PROBLEM TO WORK ON | Where the data below begins, start retyping exactly, and end on the line with "Type | RSRZ |", which is included; no picture goes in.

::::::::::

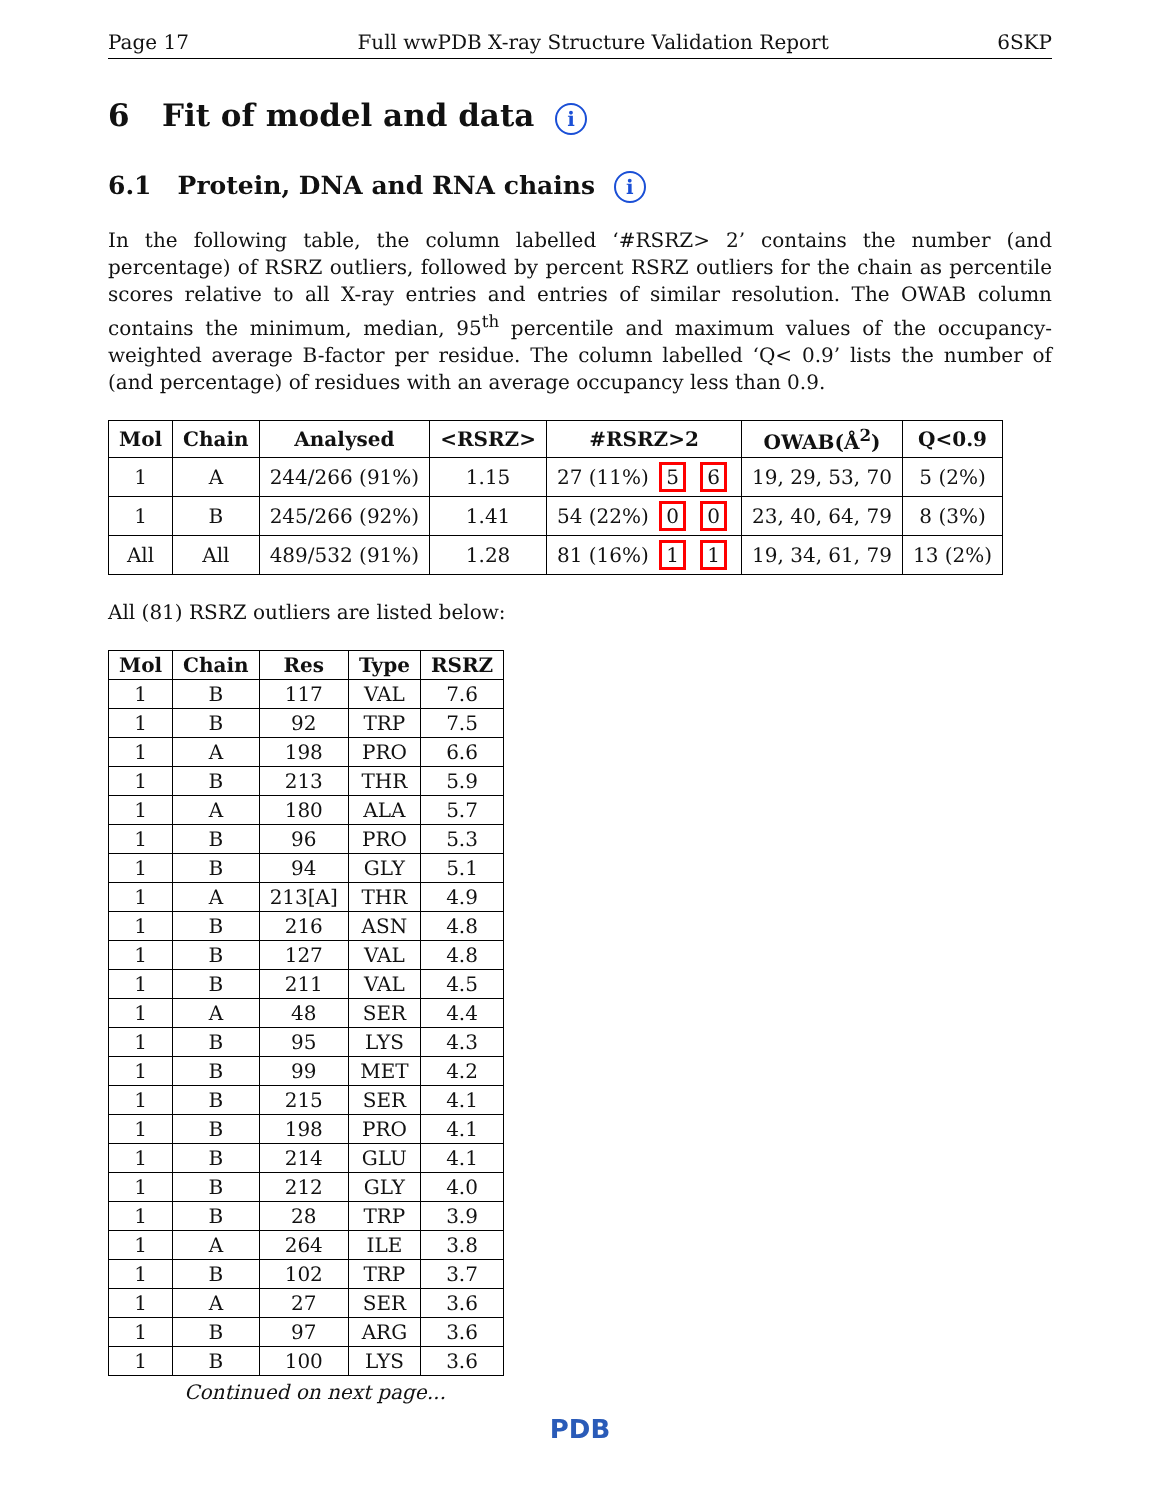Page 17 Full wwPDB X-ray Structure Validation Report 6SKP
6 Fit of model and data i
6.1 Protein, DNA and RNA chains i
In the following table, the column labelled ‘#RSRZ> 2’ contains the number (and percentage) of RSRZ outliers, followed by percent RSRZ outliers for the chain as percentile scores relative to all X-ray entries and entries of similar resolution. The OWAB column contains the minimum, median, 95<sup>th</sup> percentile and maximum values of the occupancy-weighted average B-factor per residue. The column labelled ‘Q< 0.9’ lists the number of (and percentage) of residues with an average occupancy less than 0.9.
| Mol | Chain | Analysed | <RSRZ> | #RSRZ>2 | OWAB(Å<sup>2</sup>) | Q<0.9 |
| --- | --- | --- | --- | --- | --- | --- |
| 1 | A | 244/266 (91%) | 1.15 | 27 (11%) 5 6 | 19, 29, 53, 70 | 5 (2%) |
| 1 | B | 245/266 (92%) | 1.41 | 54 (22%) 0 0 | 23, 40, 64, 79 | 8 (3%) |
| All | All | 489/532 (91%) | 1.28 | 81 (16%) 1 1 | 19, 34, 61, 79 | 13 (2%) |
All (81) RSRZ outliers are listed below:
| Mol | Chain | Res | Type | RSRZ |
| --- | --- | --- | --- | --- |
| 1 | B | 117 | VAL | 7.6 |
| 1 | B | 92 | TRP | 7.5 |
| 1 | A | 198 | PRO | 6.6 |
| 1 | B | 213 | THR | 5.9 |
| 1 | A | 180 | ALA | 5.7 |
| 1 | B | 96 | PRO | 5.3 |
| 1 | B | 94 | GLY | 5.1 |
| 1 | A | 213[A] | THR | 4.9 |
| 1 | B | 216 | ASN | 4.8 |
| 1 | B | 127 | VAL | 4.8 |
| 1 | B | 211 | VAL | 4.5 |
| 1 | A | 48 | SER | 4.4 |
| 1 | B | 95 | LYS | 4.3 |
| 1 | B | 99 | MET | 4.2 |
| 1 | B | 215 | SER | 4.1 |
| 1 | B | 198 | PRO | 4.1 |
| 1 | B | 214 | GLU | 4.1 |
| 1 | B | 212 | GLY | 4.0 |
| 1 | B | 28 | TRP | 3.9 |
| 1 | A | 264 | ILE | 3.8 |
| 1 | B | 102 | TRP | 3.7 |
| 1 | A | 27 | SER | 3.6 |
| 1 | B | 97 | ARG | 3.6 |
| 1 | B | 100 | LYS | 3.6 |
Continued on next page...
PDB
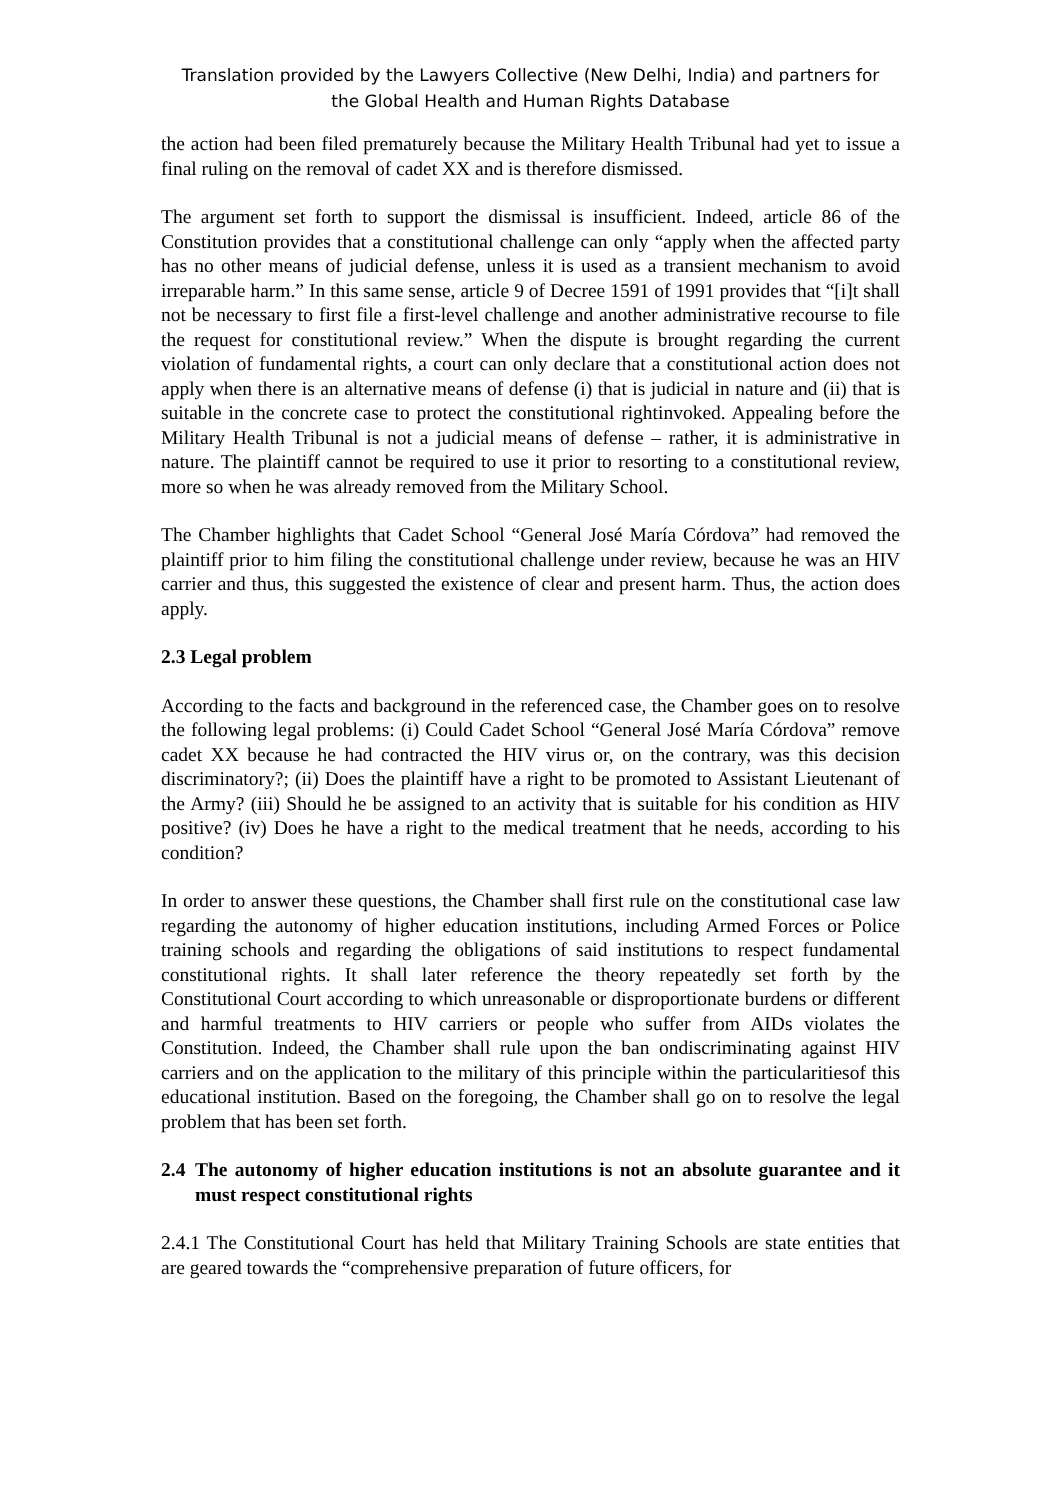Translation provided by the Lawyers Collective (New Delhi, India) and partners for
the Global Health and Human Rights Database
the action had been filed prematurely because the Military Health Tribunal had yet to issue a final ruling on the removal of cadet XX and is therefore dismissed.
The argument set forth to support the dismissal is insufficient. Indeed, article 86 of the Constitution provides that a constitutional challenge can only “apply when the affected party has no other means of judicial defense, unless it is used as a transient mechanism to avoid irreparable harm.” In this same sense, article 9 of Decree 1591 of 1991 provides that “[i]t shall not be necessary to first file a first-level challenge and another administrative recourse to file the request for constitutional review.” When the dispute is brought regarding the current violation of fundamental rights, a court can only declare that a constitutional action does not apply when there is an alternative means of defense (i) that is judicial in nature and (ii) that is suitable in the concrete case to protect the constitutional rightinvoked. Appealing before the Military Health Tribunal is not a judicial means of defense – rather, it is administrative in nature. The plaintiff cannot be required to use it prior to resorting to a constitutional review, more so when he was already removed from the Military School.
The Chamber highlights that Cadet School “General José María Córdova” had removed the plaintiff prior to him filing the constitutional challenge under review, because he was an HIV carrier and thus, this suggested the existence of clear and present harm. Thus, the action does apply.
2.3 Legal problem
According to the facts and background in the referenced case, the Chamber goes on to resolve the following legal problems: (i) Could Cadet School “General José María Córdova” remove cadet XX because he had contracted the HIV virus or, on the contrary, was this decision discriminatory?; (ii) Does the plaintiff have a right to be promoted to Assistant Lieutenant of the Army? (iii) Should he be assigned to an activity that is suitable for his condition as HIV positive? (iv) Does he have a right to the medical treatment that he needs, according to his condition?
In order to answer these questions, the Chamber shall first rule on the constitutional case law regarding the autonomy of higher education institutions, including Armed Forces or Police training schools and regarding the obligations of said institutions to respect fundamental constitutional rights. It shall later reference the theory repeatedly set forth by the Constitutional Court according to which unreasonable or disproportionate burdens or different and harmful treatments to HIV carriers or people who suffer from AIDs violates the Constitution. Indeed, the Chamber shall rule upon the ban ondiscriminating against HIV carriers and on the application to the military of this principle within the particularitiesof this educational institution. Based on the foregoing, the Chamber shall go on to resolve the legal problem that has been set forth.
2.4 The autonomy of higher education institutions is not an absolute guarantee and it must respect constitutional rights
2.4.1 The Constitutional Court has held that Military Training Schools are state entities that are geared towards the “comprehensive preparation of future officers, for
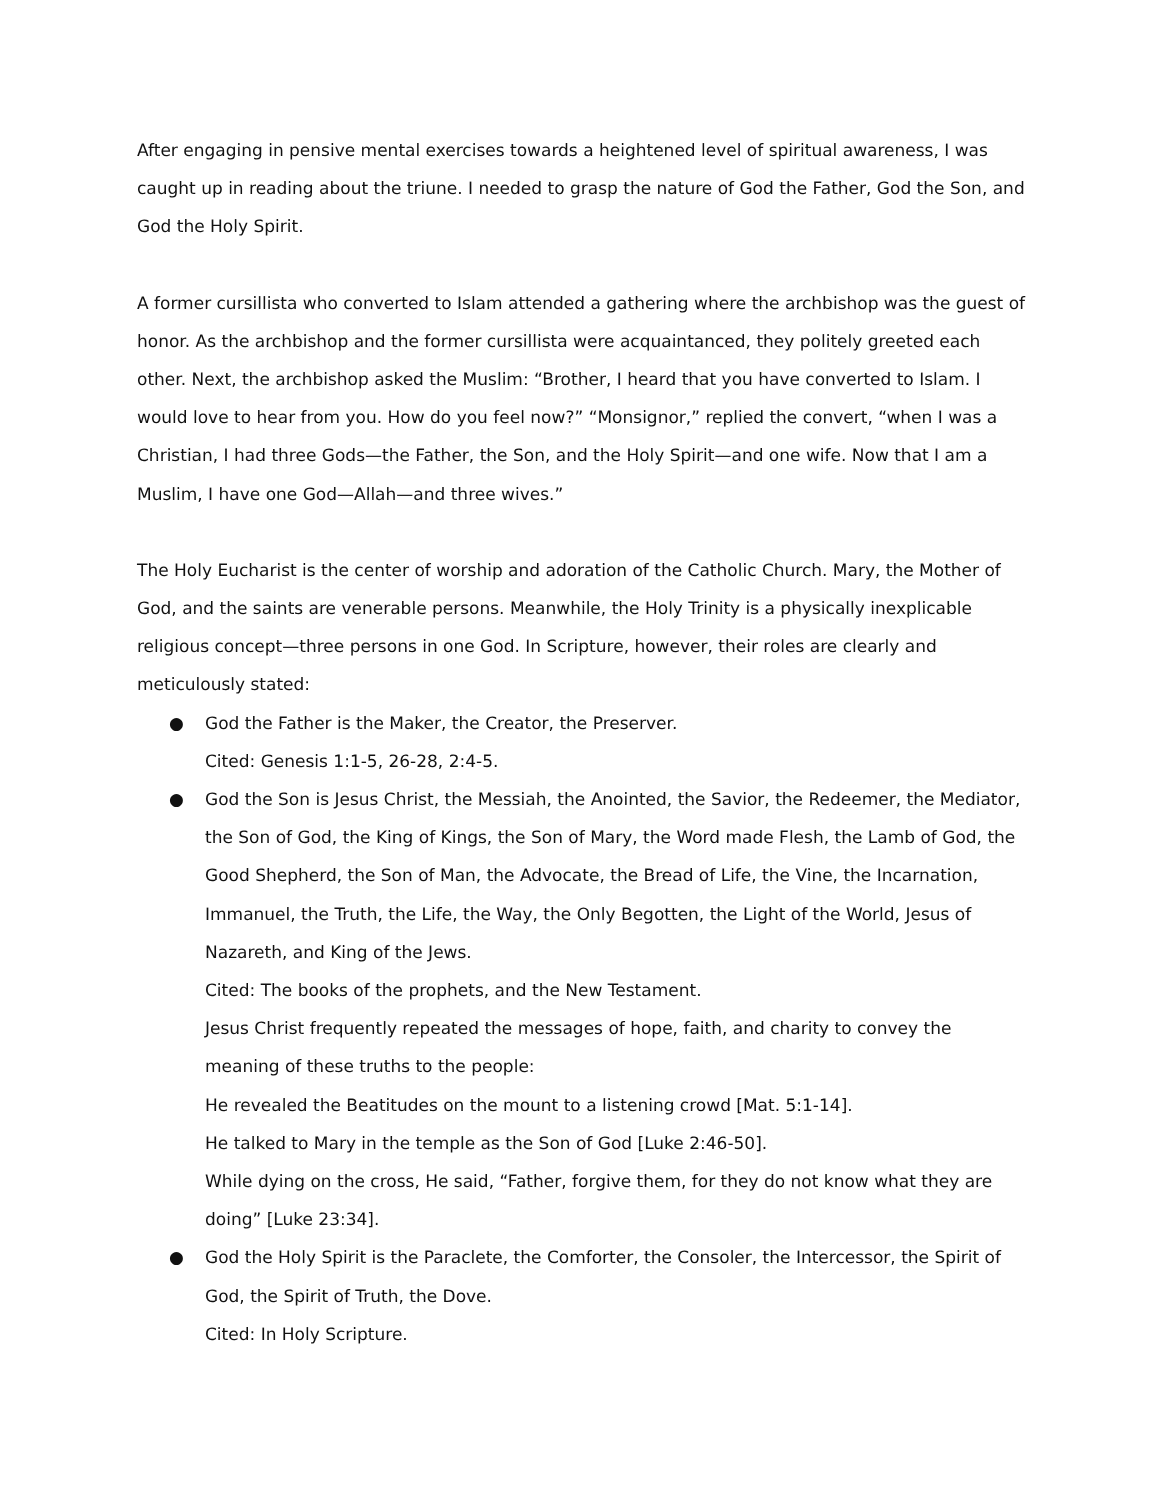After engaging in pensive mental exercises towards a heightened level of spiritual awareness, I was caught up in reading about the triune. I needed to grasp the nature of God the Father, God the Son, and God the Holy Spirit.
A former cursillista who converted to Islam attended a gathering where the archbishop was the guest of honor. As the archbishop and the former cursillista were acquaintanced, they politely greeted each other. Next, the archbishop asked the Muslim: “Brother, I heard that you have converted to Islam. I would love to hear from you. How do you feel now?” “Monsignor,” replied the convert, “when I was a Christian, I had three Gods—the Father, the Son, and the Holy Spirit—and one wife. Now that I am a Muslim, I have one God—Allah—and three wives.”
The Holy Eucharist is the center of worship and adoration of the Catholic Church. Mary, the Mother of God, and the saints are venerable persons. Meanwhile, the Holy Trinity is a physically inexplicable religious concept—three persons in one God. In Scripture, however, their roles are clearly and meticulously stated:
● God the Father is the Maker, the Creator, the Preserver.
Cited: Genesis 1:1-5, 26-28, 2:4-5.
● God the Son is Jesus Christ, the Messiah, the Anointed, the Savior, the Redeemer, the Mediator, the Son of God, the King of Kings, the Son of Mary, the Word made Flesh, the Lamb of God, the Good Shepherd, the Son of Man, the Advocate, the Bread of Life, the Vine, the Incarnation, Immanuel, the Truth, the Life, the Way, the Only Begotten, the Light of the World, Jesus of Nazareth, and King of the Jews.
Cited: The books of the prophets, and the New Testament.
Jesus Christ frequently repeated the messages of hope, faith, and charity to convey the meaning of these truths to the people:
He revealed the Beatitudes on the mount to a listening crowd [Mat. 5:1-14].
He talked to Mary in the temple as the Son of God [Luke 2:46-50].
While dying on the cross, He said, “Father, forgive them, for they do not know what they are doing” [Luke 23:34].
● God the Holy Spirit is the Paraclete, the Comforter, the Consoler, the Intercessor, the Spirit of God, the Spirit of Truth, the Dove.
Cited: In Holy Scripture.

::::::::::

RESPONSE BOX |
Page 17 Full wwPDB X-ray Structure Validation Report 6SKP
6 Fit of model and data i
6.1 Protein, DNA and RNA chains i
In the following table, the column labelled ‘#RSRZ> 2’ contains the number (and percentage) of RSRZ outliers, followed by percent RSRZ outliers for the chain as percentile scores relative to all X-ray entries and entries of similar resolution. The OWAB column contains the minimum, median, 95<sup>th</sup> percentile and maximum values of the occupancy-weighted average B-factor per residue. The column labelled ‘Q< 0.9’ lists the number of (and percentage) of residues with an average occupancy less than 0.9.
| Mol | Chain | Analysed | <RSRZ> | #RSRZ>2 | OWAB(Å<sup>2</sup>) | Q<0.9 |
| --- | --- | --- | --- | --- | --- | --- |
| 1 | A | 244/266 (91%) | 1.15 | 27 (11%) 5 6 | 19, 29, 53, 70 | 5 (2%) |
| 1 | B | 245/266 (92%) | 1.41 | 54 (22%) 0 0 | 23, 40, 64, 79 | 8 (3%) |
| All | All | 489/532 (91%) | 1.28 | 81 (16%) 1 1 | 19, 34, 61, 79 | 13 (2%) |
All (81) RSRZ outliers are listed below:
| Mol | Chain | Res | Type | RSRZ |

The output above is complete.